姜世誉和裴嘉珩皆是一副被震惊的模样。
姜穗穗把发片重新戴回头上,瞥见他们怪异的表情,茫然道:“为何这么看着我?”
裴嘉珩沉默一瞬,开口道:“你这是从何处学来的手艺?”
姜穗穗一脸纯真,“书上看来的。”
待在一个地上七十年,每天除了看书就是看书,技能广泛着呢,况且这锁也不难。
“…”姜世誉拍了拍她的肩膀,道:“你这手艺今后就是在任何地方都能生存,不过千万别在外人面前显露出来。
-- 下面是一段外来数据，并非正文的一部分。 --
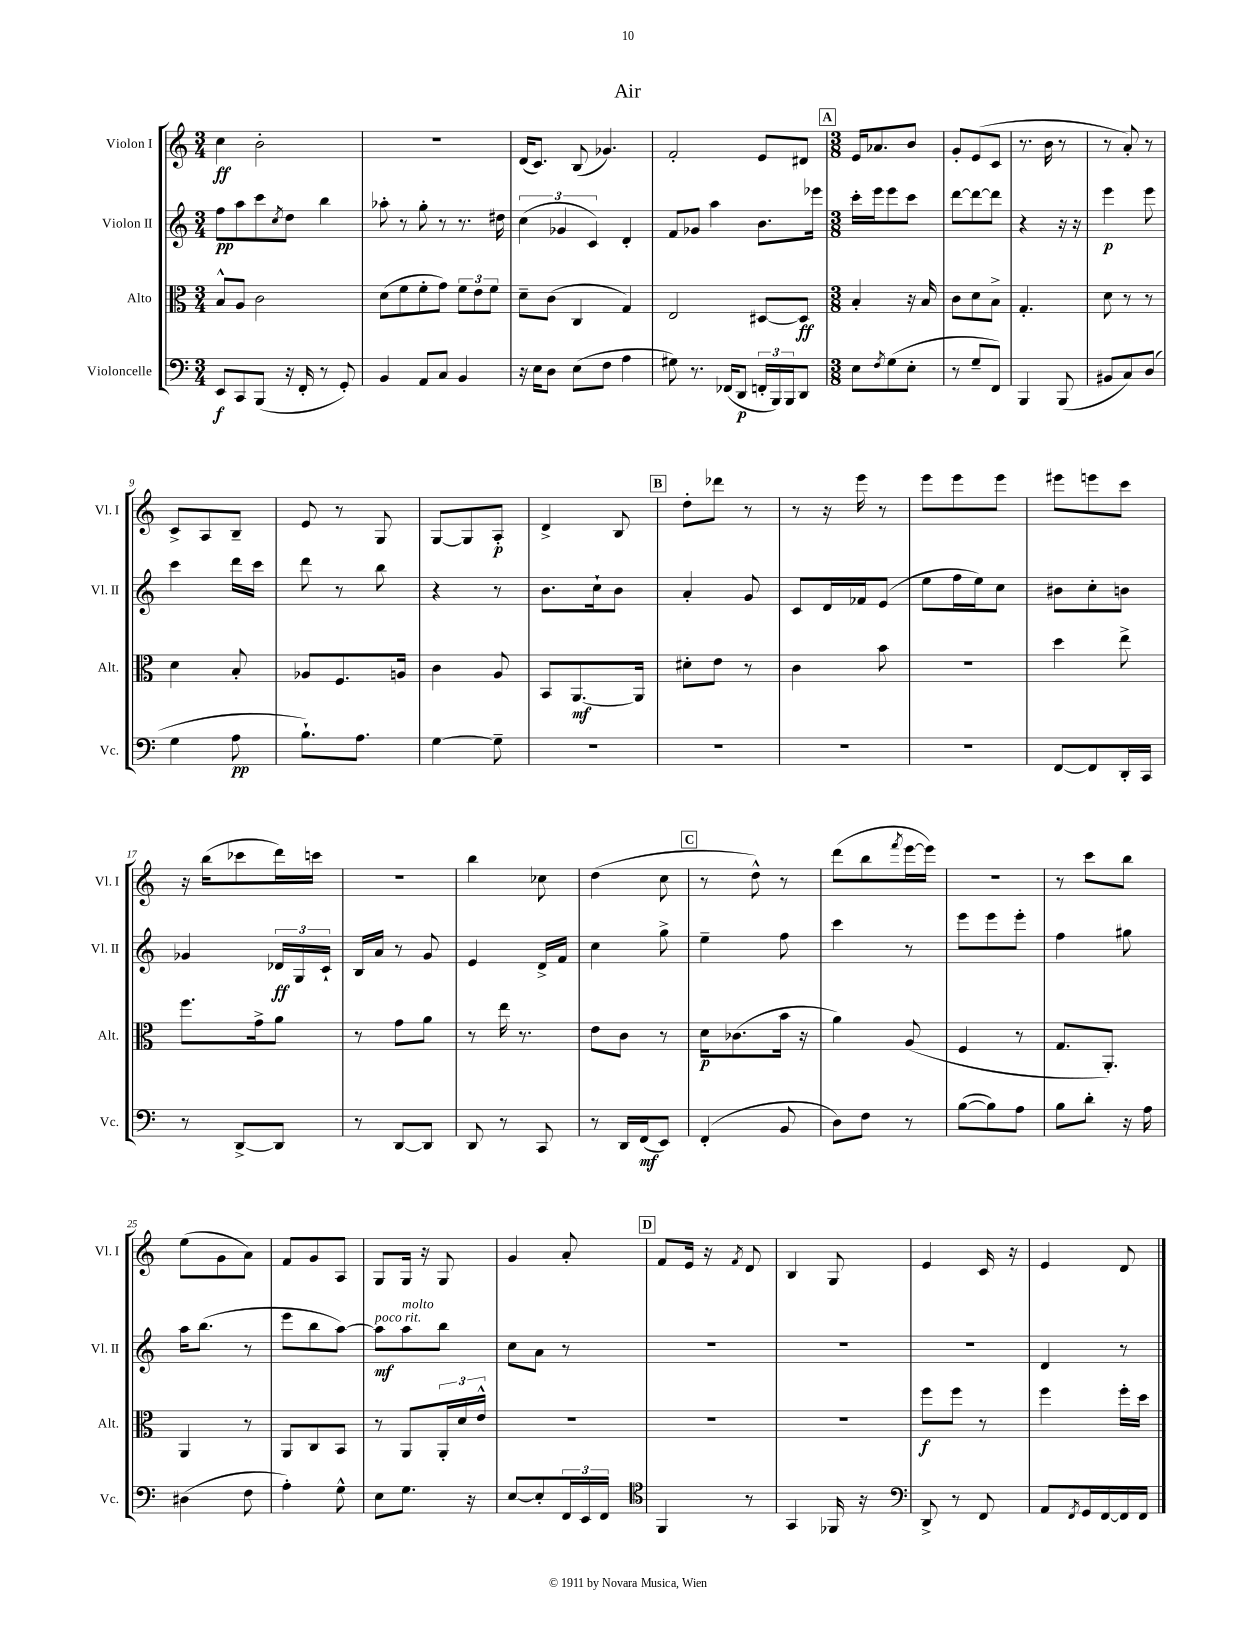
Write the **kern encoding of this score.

**kern	**kern	**kern	**kern
*staff4	*staff3	*staff2	*staff1
*clefF4	*clefC3	*clefG2	*clefG2
*k[]	*k[]	*k[]	*k[]
*M3/4	*M3/4	*M3/4	*M3/4
8EE/L	8B^^/L	8ff\L	4cc\
8CC/	8A/J	8aa\	.
(8BBB/J	2c\	8ccc\	2b'\
.	.	8qcc/	.
16r	.	8dd\J	.
16FF'/	.	.	.
8r	.	4bb\	.
8GG'/)	.	.	.
=	=	=	=
4BB/	(8d\L	8aa-'\	2.r
.	8f\	8r	.
8AA/L	8f'\	8gg'\	.
8C/J	8g\J)	8r	.
4BB/	12f\L	8.r	.
.	12e\	.	.
.	12f\J	.	.
.	.	16dd#\	.
=	=	=	=
16r	8d~\L	(6cc\	(16d/LK
16E\LK	.	.	8.c/J)
8D\J	(8c\J	.	.
.	.	6g-/	.
(8E\L	4C/	.	(8B/
.	.	6c/)	.
8F\J	.	.	4.g-/)
4A\	4G/)	4d'/	.
=	=	=	=
8G#\)	2E/	8f/L	2f'/
8.r	.	8g-/J	.
.	.	4aa\	.
(16FF-/LK	.	.	.
8DD/J	.	.	.
24FF'/LL	[8D#/L	8.b\L	8e/L
24BBB/)	.	.	.
24BBB/J	.	.	.
8DD/J	8D#/]J	.	8d#/J
.	.	16eee-\Jk	.
=	=	=	=
*M3/8	*M3/8	*M3/8	*M3/8
8E\L	4B'/	16ccc'\LL	16e/LK
.	.	16eee\J	8.a-/
8qF/	.	.	.
(8G\	.	8eee\	.
8E'\J	16r	8ccc\J	8b/J
.	16B/	.	.
=	=	=	=
8r	8c\L	[8ddd\L	8g'/L
8G~/L	8d\	8ddd\_	(8e/
8FF/J)	8B^\J	8ddd\]J	8c/J
=	=	=	=
4BBB/	4.G'/	4r	8.r
.	.	.	16b\
(8BBB/	.	16r	8r
.	.	16r	.
=	=	=	=
8BB#/L	8d\	4eee\	8r
8C/)	8r	.	8a'/)
(8D/J	8r	8eee\	8r
=	=	=	=
4G\	4d\	4ccc\	8c^/L
.	.	.	8A/
8A\	8B'/	16ddd\LL	8B~/J
.	.	16ccc\JJ	.
=	=	=	=
8.B`\L)	8A-/L	8ddd\	8e/
.	8.F/	8r	8r
8.A\J	.	.	.
.	.	8bb\	8G/
.	16A/Jk	.	.
=	=	=	=
[4G\	4c\	4r	[8G/L
.	.	.	8G/]
8G~\]	8A/	8r	8A'/J
=	=	=	=
4.r	8BB/L	8.b\L	4d^/
.	[8.AA/	.	.
.	.	16cc`\k	.
.	.	8b\J	8B/
.	16AA/]Jk	.	.
=	=	=	=
4.r	8d#'\L	4a'/	8dd'\L
.	8e\J	.	8ddd-\J
.	8r	8g/	8r
=	=	=	=
4.r	4c\	8c/L	8r
.	.	16d/L	16r
.	.	16f-/J	16eee\
.	8b\	(8e/J	8r
=	=	=	=
4.r	4.r	8ee\L	8eee\L
.	.	16ff\L	8eee\
.	.	16ee\J)	.
.	.	8cc\J	8eee\J
=	=	=	=
[8FF/L	4dd\	8b#\L	8eee#\L
8FF/]	.	8cc'\	8eee\
16DD'/L	8ee^\	8b\J	8ccc\J
16CC/JJ	.	.	.
=	=	=	=
8r	8.ff\L	4g-/	16r
.	.	.	(16bb\LK
[8DD^/L	.	.	8ccc-\
.	16g^\k	.	.
8DD/]J	8a\J	24d-/LL	16ddd\L)
.	.	24G/	.
.	.	.	16ccc\JJ
.	.	24c`/JJ	.
=	=	=	=
8r	8r	16B/LL	4.r
.	.	16a/JJ	.
[8DD/L	8g\L	8r	.
8DD/]J	8a\J	8g/	.
=	=	=	=
8DD/	8r	4e/	4bb\
8r	16ee\	.	.
.	8.r	.	.
8CC/	.	16d^/LL	8cc-\
.	.	16f/JJ	.
=	=	=	=
8r	8e\L	4cc\	(4dd\
16DD/LL	8c\J	.	.
(16FF/J	.	.	.
8EE/J)	8r	8gg^\	8cc\
=	=	=	=
(4FF'/	16d\LK	4ee~\	8r
.	(8.c-\	.	.
.	.	.	8dd^^\)
8BB/	16b\Jk	8ff\	8r
.	16r	.	.
=	=	=	=
8D\L)	4a\)	4ccc\	(8ddd\L
8F\J	.	.	8bb\
.	.	.	8qfff/
8r	(8A/	8r	[16eee\L
.	.	.	16eee\]JJ)
=	=	=	=
([8B\L	4F/	8eee\L	4.r
8B\])	.	8eee\	.
8A\J	8r	8eee'\J	.
=	=	=	=
8B\L	8.G/L	4ff\	8r
8d'\J	.	.	8ccc\L
.	8.AA'/J)	.	.
16r	.	8gg#\	8bb\J
16A\	.	.	.
=	=	=	=
(4D#\	4AA/	16aa\LK	(8ee\L
.	.	(8.bb\J	.
.	.	.	8g\
8F\	8r	8r	8a\J)
=	=	=	=
4A'\)	8AA/L	8eee\L	8f/L
.	8C/	8bb\	8g/
8G^^\	8BB/J	[8aa\J)	8A/J
=	=	=	=
8E\L	8r	8aa\]L	8G/L
8.G\J	8AA/L	8aa\	16G/Jk
.	.	.	16r
.	24AA'/L	8bb\J	8G/
.	24d/	.	.
16r	.	.	.
.	24e^^/JJ	.	.
=	=	=	=
[8E/L	4.r	8cc\L	4g/
8E'/]	.	8a\J	.
24FF/L	.	8r	8a'/
24EE/	.	.	.
24FF/JJ	.	.	.
=	=	=	=
*clefC4	*	*	*
4FF/	4.r	4.r	8f/L
.	.	.	16e/Jk
.	.	.	16r
.	.	.	8qf/
8r	.	.	8d/
=	=	=	=
4GG/	4.r	4.r	4B/
16FF-/	.	.	8G/
16r	.	.	.
=	=	=	=
*clefF4	*	*	*
8DD^/	8ff\L	4.r	4e/
8r	8ff\J	.	.
8FF/	8r	.	16c/
.	.	.	16r
=	=	=	=
8AA/L	4ff\	4d/	4e/
8qFF/	.	.	.
16GG/L	.	.	.
[16FF/	.	.	.
16FF/]	16ff'\LL	8r	8d/
16FF/JJ	16dd\JJ	.	.
==	==	==	==
*-	*-	*-	*-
”
他担心这人会被直接当成小偷抓起来。
姜穗穗一脸鄙夷,“我为何要当众表演?”
又不是傻子。
“…”行吧,算他多嘴。
姜世誉做了个闭嘴的手势。
铁门是上好的黑铁制作而成,很沉,姜穗穗用了吃奶的力气才推开。
铁门发出难听的吱呀声,缓缓打开。
屋内似乎许久不曾打开过,一进去一股子陈腐的味道扑面而来,让三人不自觉地皱了皱眉。
屋内光线很暗,窗户紧闭,还用厚厚的窗帘遮盖着,整个房间密不透风,光是站着就有一种压抑感。
姜穗穗捂着鼻子拉开窗帘,这才看清屋内的状况。
整个房间很杂乱,地上堆满了杂物,墙角放着一张单人铁床,没有衣柜,另外一边放着很多生锈变形的铁片,已经损坏得很严重,姜穗穗看不出这是什么。